Frequently Asked Questions
Q: How often should we run access certifications? A: Quarterly for high-risk and regulated applications, semi-annually for standard applications. Event-triggered certifications (role changes, extended leave returns) should supplement scheduled campaigns.
Q: What is a reasonable certification campaign completion rate target? A: Target 95% on-time completion. Below 90% indicates either unrealistic scopes, poor reviewer engagement, or inadequate escalation. Escalate incomplete certifications to the reviewer's manager and ultimately to the governance committee.

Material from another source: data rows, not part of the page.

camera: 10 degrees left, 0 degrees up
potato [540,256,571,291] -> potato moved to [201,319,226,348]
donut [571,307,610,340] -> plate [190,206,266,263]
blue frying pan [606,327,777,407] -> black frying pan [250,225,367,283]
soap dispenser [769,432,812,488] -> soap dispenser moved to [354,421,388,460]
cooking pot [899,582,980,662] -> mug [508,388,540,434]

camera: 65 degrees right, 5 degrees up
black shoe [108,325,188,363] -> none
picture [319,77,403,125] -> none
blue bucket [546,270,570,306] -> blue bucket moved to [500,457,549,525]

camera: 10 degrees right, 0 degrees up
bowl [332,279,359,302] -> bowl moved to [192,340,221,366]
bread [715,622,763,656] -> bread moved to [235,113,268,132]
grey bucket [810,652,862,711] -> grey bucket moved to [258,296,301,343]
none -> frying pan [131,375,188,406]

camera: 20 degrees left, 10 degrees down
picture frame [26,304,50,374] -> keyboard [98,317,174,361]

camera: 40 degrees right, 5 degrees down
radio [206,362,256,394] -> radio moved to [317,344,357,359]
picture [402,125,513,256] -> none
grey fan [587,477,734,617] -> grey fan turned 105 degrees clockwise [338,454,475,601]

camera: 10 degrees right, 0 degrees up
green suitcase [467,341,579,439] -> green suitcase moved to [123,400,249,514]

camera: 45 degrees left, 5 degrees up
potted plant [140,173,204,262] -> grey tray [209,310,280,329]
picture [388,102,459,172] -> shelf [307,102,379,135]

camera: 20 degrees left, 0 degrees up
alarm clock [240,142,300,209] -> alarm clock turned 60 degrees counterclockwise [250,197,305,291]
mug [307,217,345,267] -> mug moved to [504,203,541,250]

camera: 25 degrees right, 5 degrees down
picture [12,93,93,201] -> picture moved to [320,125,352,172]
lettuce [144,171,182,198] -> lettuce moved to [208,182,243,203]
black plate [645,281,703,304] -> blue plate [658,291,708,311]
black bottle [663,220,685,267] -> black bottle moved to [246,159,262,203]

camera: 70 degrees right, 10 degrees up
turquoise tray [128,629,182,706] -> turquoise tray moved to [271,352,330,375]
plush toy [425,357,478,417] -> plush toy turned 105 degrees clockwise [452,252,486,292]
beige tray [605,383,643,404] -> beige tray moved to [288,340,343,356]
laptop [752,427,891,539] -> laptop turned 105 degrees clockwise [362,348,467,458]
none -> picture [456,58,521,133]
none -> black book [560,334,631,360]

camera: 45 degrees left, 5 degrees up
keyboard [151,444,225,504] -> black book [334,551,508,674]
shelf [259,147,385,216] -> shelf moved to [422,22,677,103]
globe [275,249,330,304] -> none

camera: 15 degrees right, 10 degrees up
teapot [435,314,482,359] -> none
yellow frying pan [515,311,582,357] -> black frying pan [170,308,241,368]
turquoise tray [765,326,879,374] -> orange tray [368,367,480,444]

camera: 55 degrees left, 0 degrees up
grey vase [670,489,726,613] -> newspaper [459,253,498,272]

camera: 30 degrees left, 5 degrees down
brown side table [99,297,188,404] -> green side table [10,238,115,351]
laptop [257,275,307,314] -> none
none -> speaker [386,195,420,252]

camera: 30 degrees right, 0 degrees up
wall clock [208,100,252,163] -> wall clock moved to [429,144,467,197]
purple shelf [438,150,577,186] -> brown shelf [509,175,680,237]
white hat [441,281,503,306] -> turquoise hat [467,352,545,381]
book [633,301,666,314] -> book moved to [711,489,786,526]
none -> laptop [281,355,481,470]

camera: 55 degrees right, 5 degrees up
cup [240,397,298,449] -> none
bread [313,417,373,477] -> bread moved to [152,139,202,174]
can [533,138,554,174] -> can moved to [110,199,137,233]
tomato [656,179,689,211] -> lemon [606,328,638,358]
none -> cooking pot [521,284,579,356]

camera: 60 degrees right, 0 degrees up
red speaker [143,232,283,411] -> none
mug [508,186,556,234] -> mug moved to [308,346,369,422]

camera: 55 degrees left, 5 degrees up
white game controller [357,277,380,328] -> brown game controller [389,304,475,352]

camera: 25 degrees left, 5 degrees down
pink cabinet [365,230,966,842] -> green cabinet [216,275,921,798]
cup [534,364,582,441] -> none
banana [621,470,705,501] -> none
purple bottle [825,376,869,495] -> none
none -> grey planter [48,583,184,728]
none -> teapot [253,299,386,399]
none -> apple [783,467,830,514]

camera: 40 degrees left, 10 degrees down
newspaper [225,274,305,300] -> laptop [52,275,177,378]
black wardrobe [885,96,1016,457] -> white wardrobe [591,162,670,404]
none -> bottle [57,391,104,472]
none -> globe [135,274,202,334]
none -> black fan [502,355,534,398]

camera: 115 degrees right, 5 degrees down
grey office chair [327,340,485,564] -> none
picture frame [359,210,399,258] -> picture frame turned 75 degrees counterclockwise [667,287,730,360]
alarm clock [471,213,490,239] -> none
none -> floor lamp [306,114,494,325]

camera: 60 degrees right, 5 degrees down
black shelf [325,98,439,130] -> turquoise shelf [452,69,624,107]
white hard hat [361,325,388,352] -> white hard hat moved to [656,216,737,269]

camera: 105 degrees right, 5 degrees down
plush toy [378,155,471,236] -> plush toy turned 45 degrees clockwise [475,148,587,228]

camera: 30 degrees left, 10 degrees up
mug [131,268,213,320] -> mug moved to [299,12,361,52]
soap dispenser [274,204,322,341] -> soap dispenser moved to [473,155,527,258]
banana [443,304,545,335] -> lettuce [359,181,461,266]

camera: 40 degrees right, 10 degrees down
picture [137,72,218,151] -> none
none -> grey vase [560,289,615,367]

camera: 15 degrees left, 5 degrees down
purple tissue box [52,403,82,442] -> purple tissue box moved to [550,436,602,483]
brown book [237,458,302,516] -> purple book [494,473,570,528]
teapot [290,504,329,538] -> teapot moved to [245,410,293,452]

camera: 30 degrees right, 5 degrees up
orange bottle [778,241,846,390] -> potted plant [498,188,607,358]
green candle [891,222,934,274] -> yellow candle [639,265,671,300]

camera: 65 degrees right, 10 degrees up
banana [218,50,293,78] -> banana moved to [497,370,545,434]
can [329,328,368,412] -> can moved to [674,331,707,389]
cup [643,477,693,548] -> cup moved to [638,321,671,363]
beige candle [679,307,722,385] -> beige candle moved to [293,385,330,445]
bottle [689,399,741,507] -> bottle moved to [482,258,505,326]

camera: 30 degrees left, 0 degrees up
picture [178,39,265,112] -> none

Q: How do we handle access that is revoked during certification but the user still needs it? A: The user should re-request the access through the standard request workflow. This ensures the new access grant has a fresh approval, current business justification, and SoD evaluation. This is governance working as designed.
Q: Should we buy an IGA platform or build on our IdP's governance features? A: If your environment is predominantly one vendor ecosystem (e.g., all Microsoft), the IdP's built-in governance features (Entra ID Governance) may be sufficient. For multi-vendor, multi-platform environments with complex SoD requirements, a dedicated IGA platform (SailPoint, Saviynt) provides more comprehensive capabilities.
Q: How many SoD rules should we start with? A: Start with 10-20 rules focused on your highest-risk business processes (financial transactions, IT change management, data access). Quality matters more than quantity. Poorly defined rules generate false positives that erode trust in the program.